Ah yes, that's just what brilliant scientists like Mendel, Darwin, Fisher, Wright, Watson et al. were missing: Deep Learning! /s. The number of local optima grows exponentially in problem dimension, so increasing the dimension simply provides an even stronger guarantee that your optimizer will converge to one. Evolution, for its part, is definitely stuck in one, as evidenced by the fact that I cannot fly.



Your statement is true-ish, but not true enough.

It is true there are more local minima, but they're generally pretty equivalent. In fact, in high dimensions, saddle points are a much bigger problem than local minima. [0] The fact that optimization works on these large, non-convex problems is kind of a marvel, and raises really interesting questions. (mostly "this shouldn't work this well unless there's some kind of regularity to these problems that makes them nicely behaved"). What this says about evolution I neither know nor care to speculate (above my pay grade).

[0] http://arxiv.org/abs/1406.2572

Yes, the backpropaganda can get annoying.

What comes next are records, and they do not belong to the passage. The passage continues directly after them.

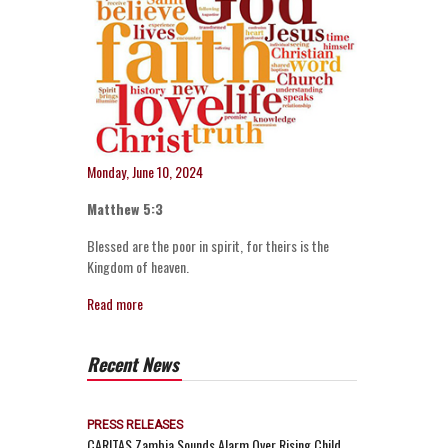
Monday, June 10, 2024
Matthew 5:3
Blessed are the poor in spirit, for theirs is the
Kingdom of heaven.
Read more
Recent News
PRESS RELEASES
CARITAS Zambia Sounds Alarm Over Rising Child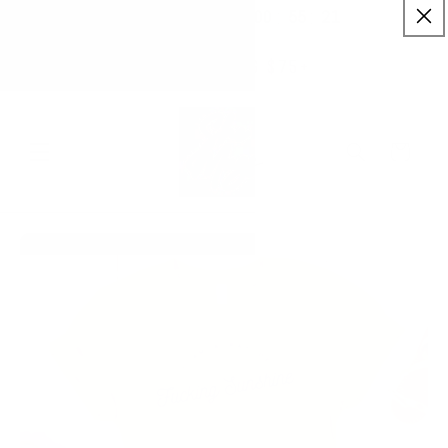
:
:
SKIP TO
00
55
20
✨ Buy More Save More ✨
CONTENT
Savings applied automatically
Hrs
Mins
Secs
Free Shipping $75+
Cart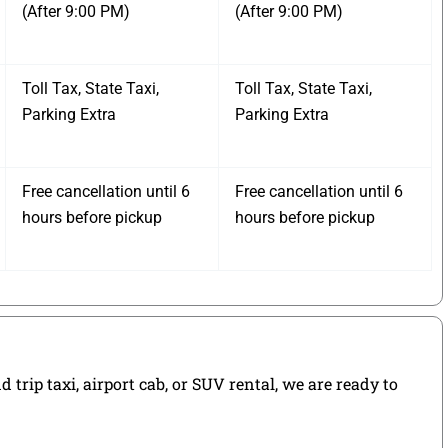
(After 9:00 PM)
(After 9:00 PM)
Toll Tax, State Taxi,
Toll Tax, State Taxi,
Parking Extra
Parking Extra
Free cancellation until 6
Free cancellation until 6
hours before pickup
hours before pickup
rip taxi, airport cab, or SUV rental, we are ready to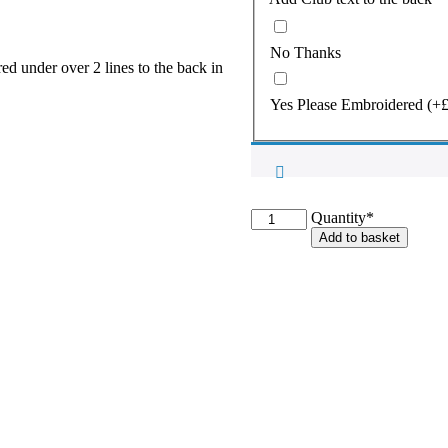
No Thanks
er over 2 lines to the back in
Yes Please Embroidered
(+
Cotteswold
Quantity*
Full
Add to basket
Zip
Hooded
Fleece
Jacket
quantity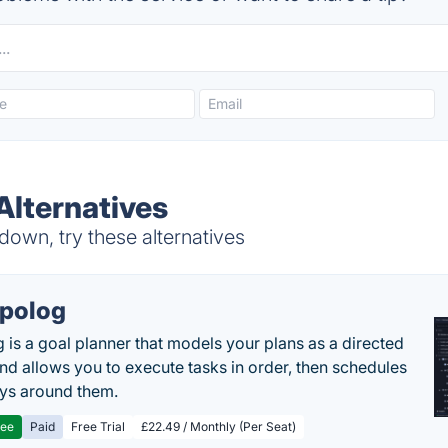
lternatives
own, try these alternatives
polog
 is a goal planner that models your plans as a directed
nd allows you to execute tasks in order, then schedules
ys around them.
ree
Paid
Free Trial
£22.49 / Monthly (Per Seat)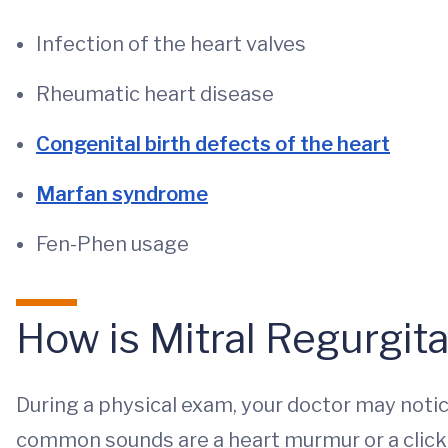
Infection of the heart valves
Rheumatic heart disease
Congenital birth defects of the heart
Marfan syndrome
Fen-Phen usage
How is Mitral Regurgit
During a physical exam, your doctor may not
common sounds are a heart murmur or a click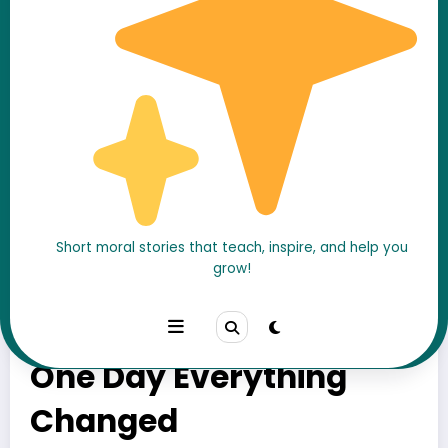
Short moral stories that teach, inspire, and help you
grow!
He Ignored His Mother’s
Calls for Years – Until
One Day Everything
Changed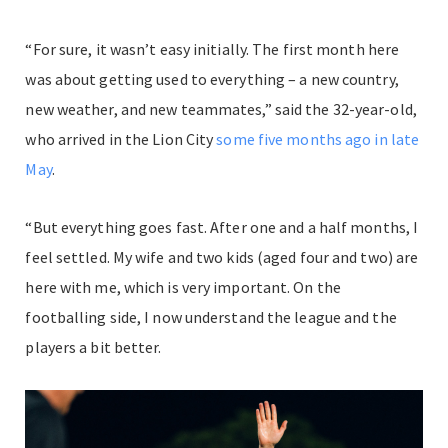
“For sure, it wasn’t easy initially. The first month here
was about getting used to everything – a new country,
new weather, and new teammates,” said the 32-year-old,
who arrived in the Lion City
some five months ago in late
May
.
“But everything goes fast. After one and a half months, I
feel settled. My wife and two kids (aged four and two) are
here with me, which is very important. On the
footballing side, I now understand the league and the
players a bit better.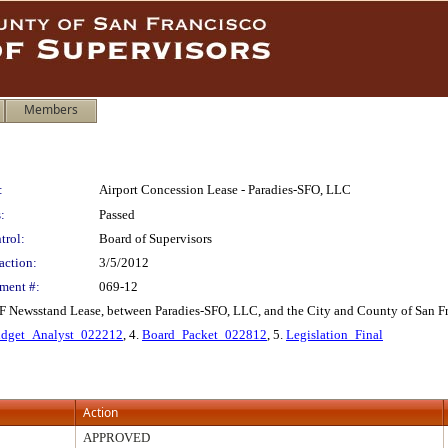
Members
:
Airport Concession Lease - Paradies-SFO, LLC
:
Passed
trol:
Board of Supervisors
action:
3/5/2012
ment #:
069-12
F Newsstand Lease, between Paradies-SFO, LLC, and the City and County of San Fr
dget_Analyst_022212
, 4.
Board_Packet_022812
, 5.
Legislation_Final
Action
APPROVED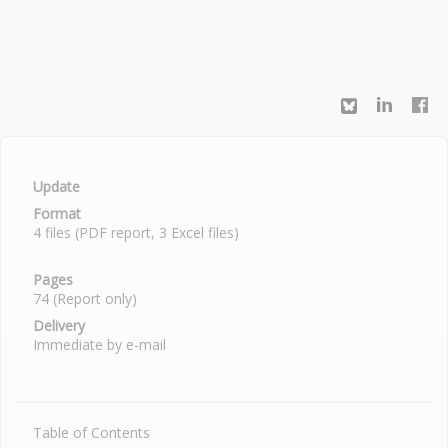
Update
Format
4 files (PDF report, 3 Excel files)
Pages
74 (Report only)
Delivery
Immediate by e-mail
Table of Contents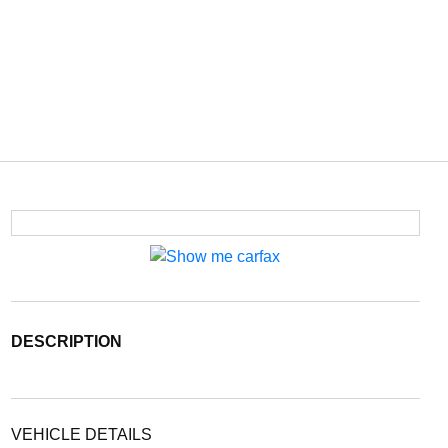
DESCRIPTION
VEHICLE DETAILS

> The number of local optima grows exponentially in problem dimension, so increasing the dimension simply provides an even stronger guarantee that your optimizer will converge to one.

Forgive my potential ignorance, but it seems to me that there's a difference between the dimensionality of a problem and the dimensionality of a neural net working on the problem. Did you mean to imply that adding more dimensions to a neural net increases the number of local maxima for the problem?

> Evolution, for its part, is definitely stuck in one, as evidenced by the fact that I cannot fly.

Flying requires a large number of biological tweaks that are not necessarily good for every organism. For instance, lower bone density. When humans have this, we call it osteoporosis and it's generally a Bad Thing(tm).

Also, I could argue that evolution has done a better job than you give it credit for, considering that I don't know any other animal that can travel over land at sustained high speeds, fly at extreme altitude, swim to extreme depths, and burrow through mountains.